Observability solutions have not kept up with growing needs of digitization and cloud growth. They do not address the needs of the new demands of customers, and are too expensive for many. There exists a significant disparity between the needs of observability solution users and the services offered by vendors. Having used these solutions for over a decade, I have observed these issues firsthand and will be discussing them in this blog.
The era of small-scale log production by application clusters is long gone. Companies that run their software on over 50 machines can easily generate more than 2 terabytes of log data per day, resulting in a volume of 60 terabytes with a 30-day retention policy. Add the searching, indexing, RAM requirements at a high volume demands a substantial cluster. Additionally, logging expenses can consume over 30% of your cloud budget. Adopting a SaaS solution for logging comes at a prohibitively high cost. Consequently, users must resort to some undesirable measures, which will be discussed in more detail.
Although logs may contain extraneous data, they provide the most accurate and detailed observability signal available today. This can result in an unintended consequence of high cardinality, which presents significant challenges for logging vendors. High cardinality issues such as expanded index sizes, reduced compression ratios, increased cluster node growth, and sluggish queries arise. As a result, users may need to refrain from logging such high cardinality fields or decrease their log volume.
To enable users to quickly debug production issues, it is essential to provide a fast and interactive querying experience. Delays in log query times are directly linked to a longer mean time to resolution (MTTR).

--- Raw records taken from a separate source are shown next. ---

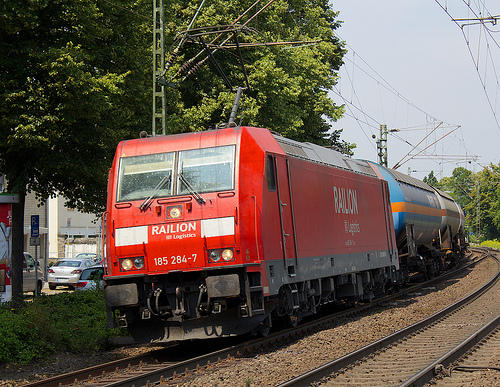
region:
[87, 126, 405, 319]
A red train engine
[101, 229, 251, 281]
Lights are lit on red engine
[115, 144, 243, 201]
Windshield of train engine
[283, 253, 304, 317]
Steps on train engine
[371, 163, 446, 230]
A blue and yellow train car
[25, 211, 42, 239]
A blue sign in a parking lot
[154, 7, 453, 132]
Electricity to the rail cars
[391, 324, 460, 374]
A set of train tracks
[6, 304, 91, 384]
Bushes near the train tracks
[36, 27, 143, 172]
Trees very near the train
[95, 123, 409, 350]
the train is on the tracks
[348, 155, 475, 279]
tank is pulled by train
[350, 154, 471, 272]
tank is on tracks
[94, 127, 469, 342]
train pulls tank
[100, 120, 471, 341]
train in front of tank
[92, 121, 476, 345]
tank behind train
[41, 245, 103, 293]
car is parked off in distance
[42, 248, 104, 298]
car is to left of train in picture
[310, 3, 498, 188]
the sky looks overcast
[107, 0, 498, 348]
train travels under powerlines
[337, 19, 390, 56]
white clouds in blue sky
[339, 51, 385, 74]
white clouds in blue sky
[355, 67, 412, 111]
white clouds in blue sky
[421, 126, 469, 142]
white clouds in blue sky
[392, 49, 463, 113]
white clouds in blue sky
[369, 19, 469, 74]
white clouds in blue sky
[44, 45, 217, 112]
green leaves on trees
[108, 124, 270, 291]
red enginer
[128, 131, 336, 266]
red train on engine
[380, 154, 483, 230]
blue train on engine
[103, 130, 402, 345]
a red train engine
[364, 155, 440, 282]
a blue orange tank car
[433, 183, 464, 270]
a silver tank car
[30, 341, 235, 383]
a set of train tracks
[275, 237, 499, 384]
a white plastic carton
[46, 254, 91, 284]
a parked silver car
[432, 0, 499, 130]
an overhead power line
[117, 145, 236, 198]
a front train windshield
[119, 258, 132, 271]
a train front headlight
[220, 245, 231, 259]
a train front headlight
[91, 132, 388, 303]
red passenger train engine on tracks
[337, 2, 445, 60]
white clouds in blue sky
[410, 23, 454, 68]
white clouds in blue sky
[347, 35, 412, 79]
white clouds in blue sky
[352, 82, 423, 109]
white clouds in blue sky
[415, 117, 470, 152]
white clouds in blue sky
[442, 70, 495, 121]
white clouds in blue sky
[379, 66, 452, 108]
white clouds in blue sky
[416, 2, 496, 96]
white clouds in blue sky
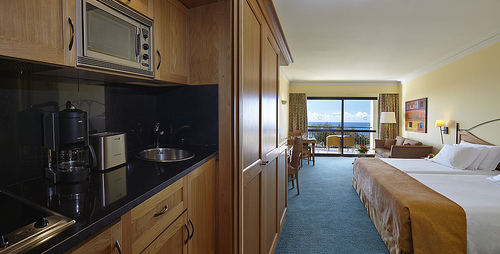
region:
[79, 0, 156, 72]
a modern microwave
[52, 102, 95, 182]
an electric coffre maker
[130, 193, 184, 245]
a wooden brown drawer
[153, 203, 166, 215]
teh metal handle of the drawer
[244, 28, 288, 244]
this lloks like a big closet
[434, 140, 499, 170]
some white pillows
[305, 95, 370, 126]
a blue sky in the very distance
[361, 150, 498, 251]
a couple of beds well fixed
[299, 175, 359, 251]
the floor is blue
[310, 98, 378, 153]
a large crystal window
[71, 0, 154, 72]
A silver microwave oven.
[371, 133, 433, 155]
A beige sofa.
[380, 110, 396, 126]
A white lamp shade.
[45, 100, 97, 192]
A coffee maker.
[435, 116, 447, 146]
A wall lamp.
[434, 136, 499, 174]
A pair of pillows.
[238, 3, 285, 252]
Wooden cabinet doors.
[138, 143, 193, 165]
A stainless steel sink.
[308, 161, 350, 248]
The blue rug.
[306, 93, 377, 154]
A large window.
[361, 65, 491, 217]
a bed in a room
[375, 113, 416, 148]
a lamp in a room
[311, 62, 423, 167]
a window on a truck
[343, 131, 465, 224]
a blanket on a bed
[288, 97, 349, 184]
a chair in a room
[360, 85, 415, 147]
curtains on a window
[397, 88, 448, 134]
a picture on a wall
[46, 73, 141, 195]
a coffee pot in a kitchen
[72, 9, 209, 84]
a microwave in a kitchen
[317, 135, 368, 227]
carpet on the floor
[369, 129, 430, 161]
Couch against the wall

The logging solution's availability must meet or surpass the application's availability needs, which are often at a standard of 99.9%. As log volume and cardinality increase, more components may fail. Some SaaS vendors measure availability only after users' logs enter their network. For mission-critical applications, this entails hosting the logging cluster within the application cluster's network and providing geo-redundant replication, which incurs additional expenses.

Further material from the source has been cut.